> [MATERIAL PROVIDED]:
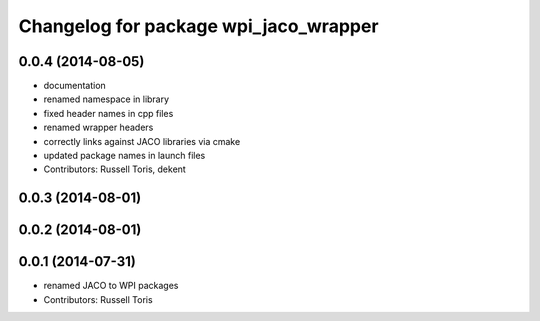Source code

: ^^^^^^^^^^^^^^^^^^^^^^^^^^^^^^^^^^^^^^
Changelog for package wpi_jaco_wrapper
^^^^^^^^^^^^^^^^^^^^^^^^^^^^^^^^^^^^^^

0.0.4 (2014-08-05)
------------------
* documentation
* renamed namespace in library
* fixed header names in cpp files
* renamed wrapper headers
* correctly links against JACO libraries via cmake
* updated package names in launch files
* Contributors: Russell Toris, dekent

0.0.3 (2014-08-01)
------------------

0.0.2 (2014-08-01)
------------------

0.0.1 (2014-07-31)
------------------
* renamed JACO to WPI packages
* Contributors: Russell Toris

> [WHAT IS NEEDED]: Beginning at the line that contains "0.0.1 (2014-07-31)", transcribe every line through the end of the material exactly, leaving out all earlier lines.

> [SOLUTION TO THIS EXERCISE]:
0.0.1 (2014-07-31)
------------------
* renamed JACO to WPI packages
* Contributors: Russell Toris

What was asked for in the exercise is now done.